March 9, 2011- American Crossroads GPS, an advocacy group that reported spending about $17 million on advertising before the midterm elections, generated controversy by using its nonprofit status to shield donors' identities.
As it turns out, the Internal Revenue Service hasn't even approved the group's nonprofit status. Crossroads filed an application in September but the agency has not acted on it.
That's not a problem as far as the law is concerned – the tax code allows an organization to operate as a nonprofit before it receives such status. Many groups do not file the paperwork until it is time to send in their first tax return.
The issue is more than a matter of paperwork, however. Watchdog groups say that Crossroads and other groups active in campaigns are taking advantage of lax IRS enforcement to offer political donors anonymity.

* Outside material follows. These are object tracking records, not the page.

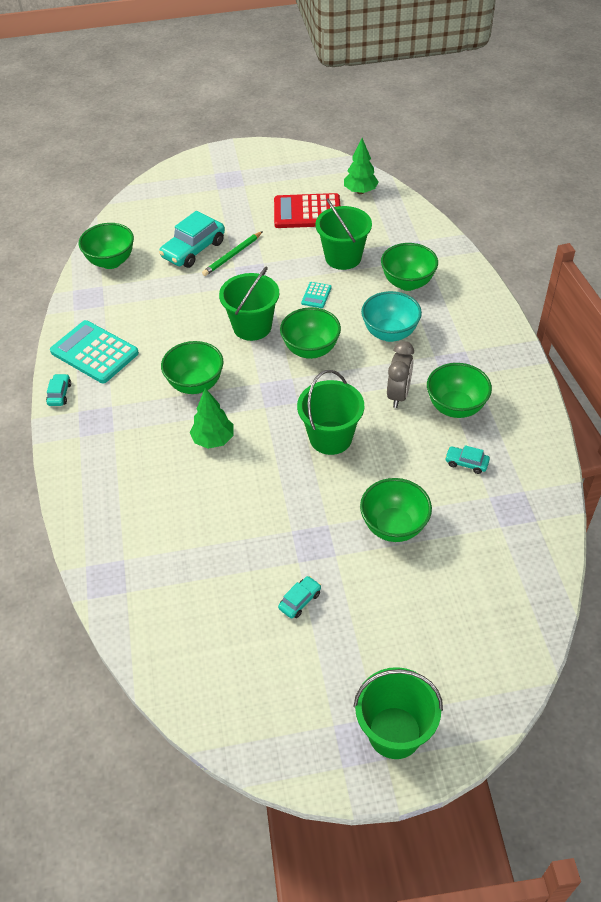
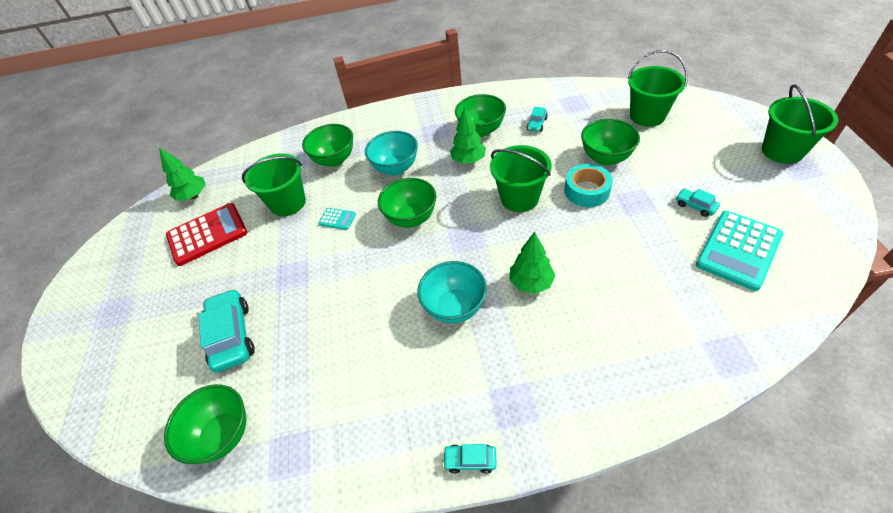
camera: 85 degrees left, 0 degrees up
turquoise calculator [50,320,139,383] -> turquoise calculator moved to [696,211,783,291]
turquoise car [159,211,225,268] -> turquoise car turned 150 degrees counterclockwise [199,289,254,372]
green bowl [161,341,223,394] -> turquoise bowl [417,261,487,324]
green pencil [202,231,263,276] -> none
green bucket [219,266,279,341] -> green bucket moved to [628,50,688,127]
red calculator [274,193,340,228] -> red calculator turned 120 degrees counterclockwise [166,203,247,266]
grey clock [387,341,414,408] -> green tree [450,107,486,164]
none -> turquoise tape [564,164,613,207]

Crossroads GPS was founded with backing from Karl Rove, a political adviser to President George W. Bush, and concentrated its spending to produce attacks on vulnerable Democrats last year. But the group was formed as a "social welfare" organization under the tax code, allowing it to avoid revealing donor names.
The watchdog group Citizens for Responsibility and Ethics in Washington (CREW) discovered that Crossroads's application had not been approved.
Crossroads spokesman Jonathan Collegio said that any new nonprofit would face the same IRS backlog and that "reading anything into it beyond a typical procedural issue is irresponsible."
Collegio added: "CREW focuses its complaints overwhelmingly against conservative groups – ignoring that Crossroads GPS complies fully with the same laws that govern 137,000 nonprofits, all of which can legally engage in advocacy."
Under the tax code, interest groups active in campaigns are allowed to form as nonprofits and keep donor rolls private as long as politics is not their "primary purpose," which typically means that no more than half of their budget is spent on election activity.